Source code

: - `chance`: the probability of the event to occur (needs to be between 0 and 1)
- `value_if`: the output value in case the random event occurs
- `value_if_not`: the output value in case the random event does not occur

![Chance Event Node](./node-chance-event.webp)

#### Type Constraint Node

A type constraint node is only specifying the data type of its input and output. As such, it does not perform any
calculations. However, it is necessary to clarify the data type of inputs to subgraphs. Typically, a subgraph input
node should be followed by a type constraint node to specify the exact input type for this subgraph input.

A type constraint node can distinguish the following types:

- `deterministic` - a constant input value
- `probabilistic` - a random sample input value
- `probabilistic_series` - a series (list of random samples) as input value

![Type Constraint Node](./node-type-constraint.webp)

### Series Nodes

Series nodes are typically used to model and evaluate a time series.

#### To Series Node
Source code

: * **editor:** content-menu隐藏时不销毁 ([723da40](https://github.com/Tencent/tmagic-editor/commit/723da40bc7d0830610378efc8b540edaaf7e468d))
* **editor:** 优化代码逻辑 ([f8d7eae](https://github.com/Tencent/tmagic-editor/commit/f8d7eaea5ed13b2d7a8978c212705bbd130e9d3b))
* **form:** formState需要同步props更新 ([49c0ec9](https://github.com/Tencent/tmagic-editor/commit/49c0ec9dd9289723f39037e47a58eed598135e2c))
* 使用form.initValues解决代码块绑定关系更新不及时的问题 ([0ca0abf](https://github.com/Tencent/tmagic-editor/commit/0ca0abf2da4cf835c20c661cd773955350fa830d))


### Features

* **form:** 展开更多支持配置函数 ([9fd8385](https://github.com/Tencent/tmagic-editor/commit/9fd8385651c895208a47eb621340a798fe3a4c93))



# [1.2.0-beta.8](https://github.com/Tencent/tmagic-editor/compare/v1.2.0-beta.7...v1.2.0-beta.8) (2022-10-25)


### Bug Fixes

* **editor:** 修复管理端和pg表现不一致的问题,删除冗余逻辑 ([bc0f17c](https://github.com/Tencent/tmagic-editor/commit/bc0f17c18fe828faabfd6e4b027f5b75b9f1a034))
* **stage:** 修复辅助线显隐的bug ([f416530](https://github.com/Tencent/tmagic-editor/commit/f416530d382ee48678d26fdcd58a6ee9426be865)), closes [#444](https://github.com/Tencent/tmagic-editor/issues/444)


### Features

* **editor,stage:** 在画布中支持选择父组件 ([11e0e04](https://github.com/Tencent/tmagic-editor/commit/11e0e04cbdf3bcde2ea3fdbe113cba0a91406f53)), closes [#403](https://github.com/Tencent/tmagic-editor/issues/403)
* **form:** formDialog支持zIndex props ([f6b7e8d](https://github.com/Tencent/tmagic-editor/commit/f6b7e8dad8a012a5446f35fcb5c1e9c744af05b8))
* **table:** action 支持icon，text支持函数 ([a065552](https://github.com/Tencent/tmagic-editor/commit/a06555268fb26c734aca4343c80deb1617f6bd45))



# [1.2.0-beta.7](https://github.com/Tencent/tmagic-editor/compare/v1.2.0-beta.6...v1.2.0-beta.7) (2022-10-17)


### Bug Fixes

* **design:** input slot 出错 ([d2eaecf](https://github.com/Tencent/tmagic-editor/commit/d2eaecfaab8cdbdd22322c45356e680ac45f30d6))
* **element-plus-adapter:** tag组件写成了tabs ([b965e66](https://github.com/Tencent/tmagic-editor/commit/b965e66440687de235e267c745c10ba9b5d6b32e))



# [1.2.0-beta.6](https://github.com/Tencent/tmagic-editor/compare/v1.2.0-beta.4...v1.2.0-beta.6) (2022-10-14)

### DIRECTIONS
Pick out every line in the data above that contains the string "stage", treating uppercase and lowercase as different.

### SOLUTION TO THE EXERCISE
* **stage:** 修复辅助线显隐的bug ([f416530](https://github.com/Tencent/tmagic-editor/commit/f416530d382ee48678d26fdcd58a6ee9426be865)), closes [#444](https://github.com/Tencent/tmagic-editor/issues/444)
* **editor,stage:** 在画布中支持选择父组件 ([11e0e04](https://github.com/Tencent/tmagic-editor/commit/11e0e04cbdf3bcde2ea3fdbe113cba0a91406f53)), closes [#403](https://github.com/Tencent/tmagic-editor/issues/403)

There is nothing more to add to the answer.